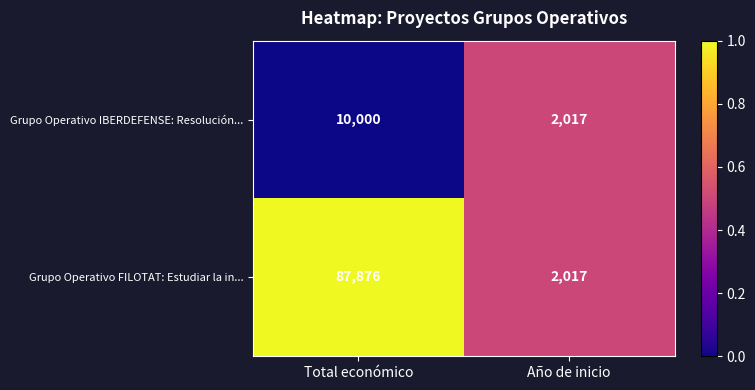

What is the approximate value of Grupo Operativo IBERDEFENSE: Resolución... at Año de inicio, to the nearest 50?

2000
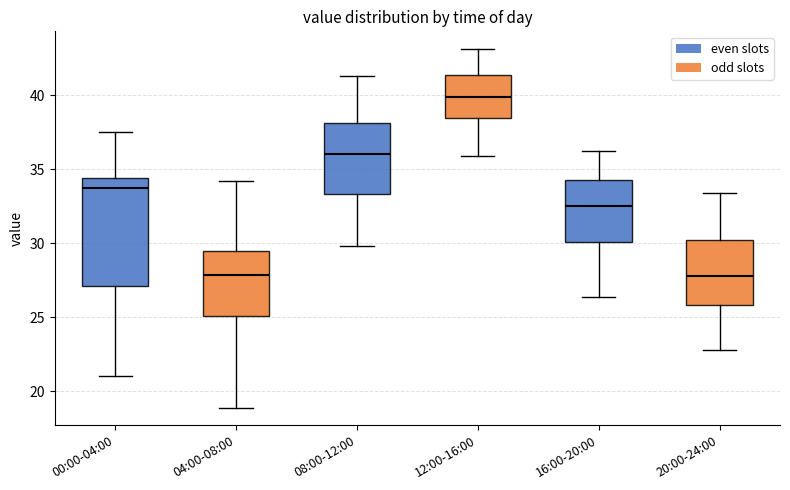

Reading left to right, transcribe this box plot: for each box, give where its median line is, the range the box spans, and where its two whiskers end, as read against the y-axis. The values are not printed on the chart, so give them approximately, as read against the axis.

00:00-04:00: median 33.5, box 27.0 to 34.5, whiskers 21.0 to 37.5
04:00-08:00: median 28.0, box 25.0 to 29.5, whiskers 19.0 to 34.0
08:00-12:00: median 36.0, box 33.5 to 38.0, whiskers 30.0 to 41.5
12:00-16:00: median 40.0, box 38.5 to 41.5, whiskers 36.0 to 43.0
16:00-20:00: median 32.5, box 30.0 to 34.5, whiskers 26.5 to 36.0
20:00-24:00: median 28.0, box 26.0 to 30.0, whiskers 23.0 to 33.5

....

Exercise directions:
Render every line of the entries above as a JSON list of strings, one string per line, leaving out blank lines and the pictures.

Response to the task:
[
  "What is the approximate value of Grupo Operativo IBERDEFENSE: Resolución... at Año de inicio, to the nearest 50?",
  "2000",
  "Reading left to right, transcribe this box plot: for each box, give where its median line is, the range the box spans, and where its two whiskers end, as read against the y-axis. The values are not printed on the chart, so give them approximately, as read against the axis.",
  "00:00-04:00: median 33.5, box 27.0 to 34.5, whiskers 21.0 to 37.5",
  "04:00-08:00: median 28.0, box 25.0 to 29.5, whiskers 19.0 to 34.0",
  "08:00-12:00: median 36.0, box 33.5 to 38.0, whiskers 30.0 to 41.5",
  "12:00-16:00: median 40.0, box 38.5 to 41.5, whiskers 36.0 to 43.0",
  "16:00-20:00: median 32.5, box 30.0 to 34.5, whiskers 26.5 to 36.0",
  "20:00-24:00: median 28.0, box 26.0 to 30.0, whiskers 23.0 to 33.5"
]